%%

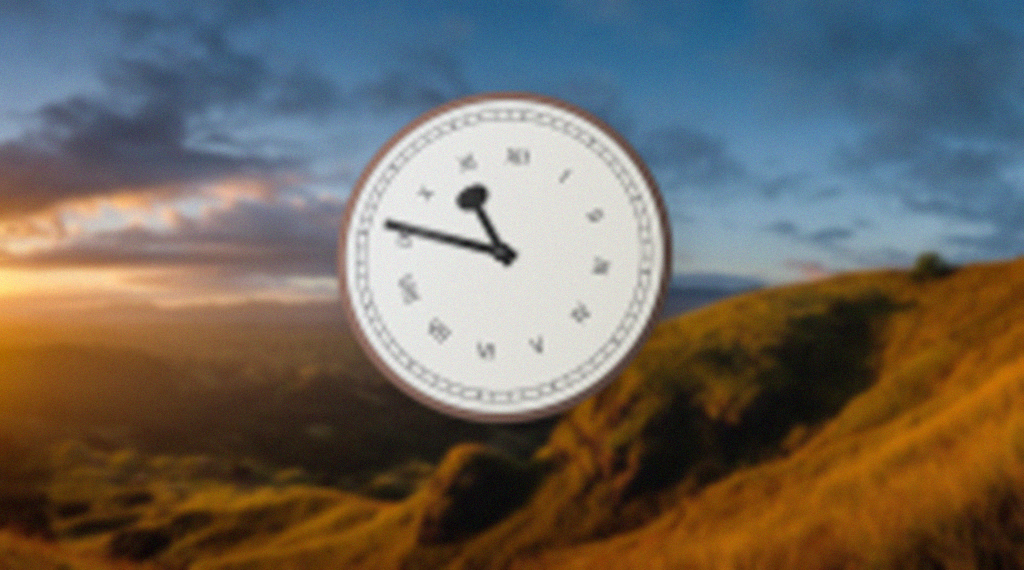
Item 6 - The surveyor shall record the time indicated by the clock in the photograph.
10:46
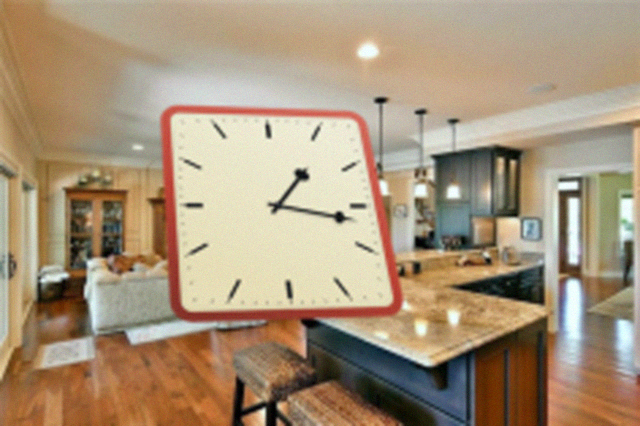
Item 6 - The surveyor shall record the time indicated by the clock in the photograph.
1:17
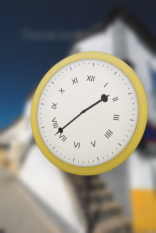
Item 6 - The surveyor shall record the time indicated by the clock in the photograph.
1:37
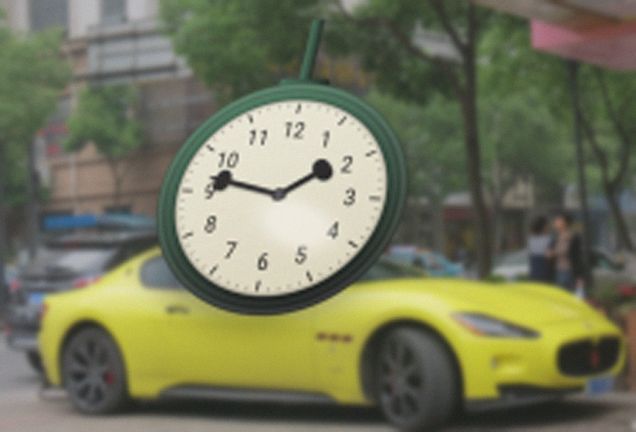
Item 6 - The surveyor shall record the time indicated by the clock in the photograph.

%%

**Task to carry out**
Format the entire listing above as a JSON list of strings, with one string per line and no blank lines. Leave the pictures out.

**Result of the exercise**
[
  "Item 6 - The surveyor shall record the time indicated by the clock in the photograph.",
  "10:46",
  "Item 6 - The surveyor shall record the time indicated by the clock in the photograph.",
  "1:17",
  "Item 6 - The surveyor shall record the time indicated by the clock in the photograph.",
  "1:37",
  "Item 6 - The surveyor shall record the time indicated by the clock in the photograph."
]